A Code Quality Lesson – How to Get Rid of the Clones
Have you ever read someone else’s code and thought you’ve seen similar or redundant code elsewhere (me -> Raises Hand! I love hate Fortran)? It’s often a style of should be extinct dinosaur thinking how-to-code mentality where you need modular code in its own silo. Common or redundant features (ex: printing, API features, etc.…) may be included just because that programmer is responsible for their own silo in the organization and they have no “Care Bear” feelings for team-based code efficiency. Well this article is meant to discuss code clone detection as a mean to reduce silos, look for common ground, eliminate inefficiencies, and identify issues early on in development and testing phases. Code clone detection increases maintainability of code and lowers the cost of code changes.
Visual Studio’s integrated development environment (IDE) can help identify snippets of code that are very similar. It is clever enough to find clones with different variable names or even rearranged statements but is limited to working with statements and not declarations. It delivers code clone detection into a results window to allow a developer to compare two potential code clones side by side.
Note: According to Microsoft [link], the code clone detection feature works with only code 10 lines or longer. I verified the clone detection did not work with anything less, which would had been a nice feature but they just don’t have it yet.
To launch Code Clone Detection in your Visual Studio, go to Menu -> Analyze -> Analyze Solution for Code Clones. This feature may be only available in your premium+ editions.
Here is an example of a project [link: CloneExample.zip] I made for displaying code clone detection features.
After running code clone detection with code snippets that are >= 10 lines of code, I see some activity in the Code Clone Analysis Results window where I can then select the two matches, right-click, and then Compare the code (see below).
The compare command will bring up the two sections of the code that are side by side into two separate windows aligned next together with the similar sections shown and highlighted. An example is shown below.
This begs the question, what level of similarity is needed to be flagged as a possible Code Clone problem?
I tinkered with the Test Method in sequential fashion and re-ran the Code Clone Analysis for every change to see what effect, if any, small changes had on the code clone detection. Surprisingly, it picked up potential matches even though I had started to deviate from the comparison Main method.
Sequential Change | Change in Test Method | Result |
1 | number -> testnumber | Strong Match |
2 | 40000 -> 400000 | Strong Match |
3 | Remove an else if statement | Medium Match |
4 | Add stuff to my else if statement | Medium Match |
5 | Add new statement, sandwich inside the code area | Medium Match |
6 | Add a new statement | Weak Match |
7 | Remove an else if statement | Weak Match |
8 | Remove another else if statement | Weak Match |
9 | Add a conditional if nested in the else if statement | No Match |
The final Test method code after sequence 9 is shown below and finally it is unique enough to have No Match.
Next Steps
Using Visual Studio, it is easy enough the identify code clones, down to the weakest matches, but now what?

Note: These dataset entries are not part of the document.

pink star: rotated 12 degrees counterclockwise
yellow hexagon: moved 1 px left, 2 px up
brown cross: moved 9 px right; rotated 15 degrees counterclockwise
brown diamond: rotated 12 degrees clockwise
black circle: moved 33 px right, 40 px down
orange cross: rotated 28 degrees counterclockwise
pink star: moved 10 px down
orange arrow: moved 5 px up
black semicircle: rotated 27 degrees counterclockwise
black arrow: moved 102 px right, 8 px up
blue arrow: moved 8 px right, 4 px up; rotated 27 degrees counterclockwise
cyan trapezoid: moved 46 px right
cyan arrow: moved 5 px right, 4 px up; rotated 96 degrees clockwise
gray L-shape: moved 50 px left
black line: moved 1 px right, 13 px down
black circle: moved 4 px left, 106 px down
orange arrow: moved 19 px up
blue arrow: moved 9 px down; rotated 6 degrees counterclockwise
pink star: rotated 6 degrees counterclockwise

Recognize you may need to work as a team, pick up the phone, call that programmer over the pond, discuss the code quality issue. You could agree to maybe create a separate library with common code functionality, methods, etc… and call it a utility library to do common utilities. In small programs where you are the sole developer, you could create more inter dependencies, change your code to call a method in one class instead of repeating the code in different modules/classes. Your team could also consider using polymorphic techniques to process actions on objects that share some relationships to reduce the number of redundant lines of code. Complex design for efficiency will take planning, deep thought, and teamwork so be prepared to step out of your silo.
Summary
I hope you enjoyed my article. I think we engineers in the workplace often feel pressured and compelled to produce results independently to strut our skills and prove our value in the workplace. Huddling up together to discuss potential code quality synergies may be frowned upon as a time waster and big hurdle to some introverted geniuses in the workplace. I would suggest making Code Quality a topic before, during, and after development in whatever agile/other trendy/development methodologies your organization prefers. Get people to let their code-macho guard down, work and talk with others, and promote it as an opportunity to care to change. Go out for drinks to celebrate! (P.S. Do invite the gals, we feel left out if you do not invite us to lunch/after work drinks with the guys!)